1. A wax mixture with reduced dust formation, comprising two or more components selected from the group consisting of A, B, C and D, component A acting as an auxiliary and comprising one or more polyethylene glycols or polyethylene glycol derivatives, wherein component B is one or more amide waxes, component C is one or more hydrocarbon waxes, and component D is one or more oxidized long-chain hydrocarbon waxes.

2. The wax mixture as claimed in claim 1, wherein component A comprises polyethylene glycols or derivatives thereof having an average molecular weight Mw of 2700 to 45 000 g/mol.

3. The wax mixture as claimed in claim 1, wherein the one or more amide waxes are reaction products of ammonia and long-chain fatty acids, hydroxy-fatty acids or a mixture thereof.

4. The wax mixture as claimed in claim 1, wherein the one or more amide waxes are reaction products of long-chain amines long-chain fatty acids, hydroxy-fatty acids or a mixture thereof.

5. The wax mixture as claimed in claim 1, wherein the one or more hydrocarbon waxes of component C and the one or more oxidized long-chain hydrocarbon waxes are polyethylene waxes.
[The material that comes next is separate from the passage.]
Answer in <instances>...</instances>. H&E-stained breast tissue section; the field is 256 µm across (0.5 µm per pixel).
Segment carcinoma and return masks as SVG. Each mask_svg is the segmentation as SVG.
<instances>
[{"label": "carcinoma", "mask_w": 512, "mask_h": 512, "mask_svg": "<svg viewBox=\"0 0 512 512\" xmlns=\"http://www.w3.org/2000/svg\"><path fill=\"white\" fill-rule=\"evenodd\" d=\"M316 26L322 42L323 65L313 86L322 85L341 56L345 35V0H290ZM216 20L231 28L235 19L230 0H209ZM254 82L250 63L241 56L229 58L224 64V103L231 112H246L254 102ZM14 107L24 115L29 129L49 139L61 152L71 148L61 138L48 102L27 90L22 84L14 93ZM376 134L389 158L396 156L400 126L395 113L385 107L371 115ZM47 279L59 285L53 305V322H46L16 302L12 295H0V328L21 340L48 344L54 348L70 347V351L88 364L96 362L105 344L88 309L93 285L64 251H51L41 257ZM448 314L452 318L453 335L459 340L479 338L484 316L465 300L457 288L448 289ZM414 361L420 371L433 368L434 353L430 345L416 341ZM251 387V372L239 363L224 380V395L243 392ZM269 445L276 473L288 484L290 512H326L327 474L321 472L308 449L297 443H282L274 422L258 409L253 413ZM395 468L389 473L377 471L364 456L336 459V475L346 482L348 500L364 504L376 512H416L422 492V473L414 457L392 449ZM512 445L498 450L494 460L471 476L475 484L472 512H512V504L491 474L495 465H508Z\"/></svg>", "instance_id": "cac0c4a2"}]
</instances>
6. The wax mixture as claimed in claim 1, wherein components C and D are polyethylene waxes prepared by the Ziegler process, by metallocene technology or a mixture thereof.
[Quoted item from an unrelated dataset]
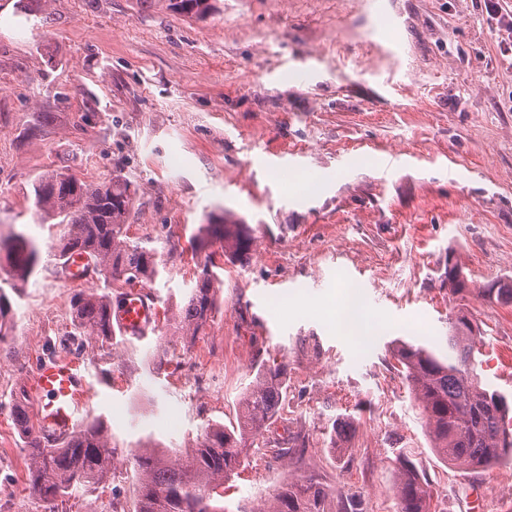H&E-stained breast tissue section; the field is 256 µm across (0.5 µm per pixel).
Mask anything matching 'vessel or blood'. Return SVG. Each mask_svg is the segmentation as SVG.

7. The wax mixture as claimed in claim 1, wherein components C and D are selected from polyethylene waxes prepared via the Fischer-Tropsch synthesis.

8. The wax mixture as claimed in claim 1, comprising the individual components in the following proportions:

1% to 5% by weight of component A

0% to 99% by weight of component B

0% to 99% by weight of component C

0% to 99% by weight of component D,

the sum of the components being 100% by weight.

9. The wax mixture as claimed in claim 1, wherein components A to D are in finely divided form.

10. The wax mixture as claimed in claim 1, wherein components A to D are used in a particle size of 5 to 18 μm.

11. An additive in coating materials, powder coating materials or printing inks, as a scratch protection, scuff protection, matting, devolatilizing or flow-control agent or as a slip additive comprising the wax mixture as claimed in claim 1.

12. A dispersing agent for dispersing pigments and additives in plastics comprising a wax mixture as claimed in claim 1.

13. A water repellency additive for crop protection products comprising a wax mixture as claimed in claim 1.

14. A lubricant for plastics comprising a wax mixture as claimed in claim 1.

15. The wax mixture as claimed in 4, wherein the reaction products of long-chain amines are hydrogenated tallowamine, stearylamine or palmitylamine, cocoamine.

16. The lubricant for plastics as claimed in claim 14, wherein the plastic is selected from the group consisting of PVC, PP, PE and PA.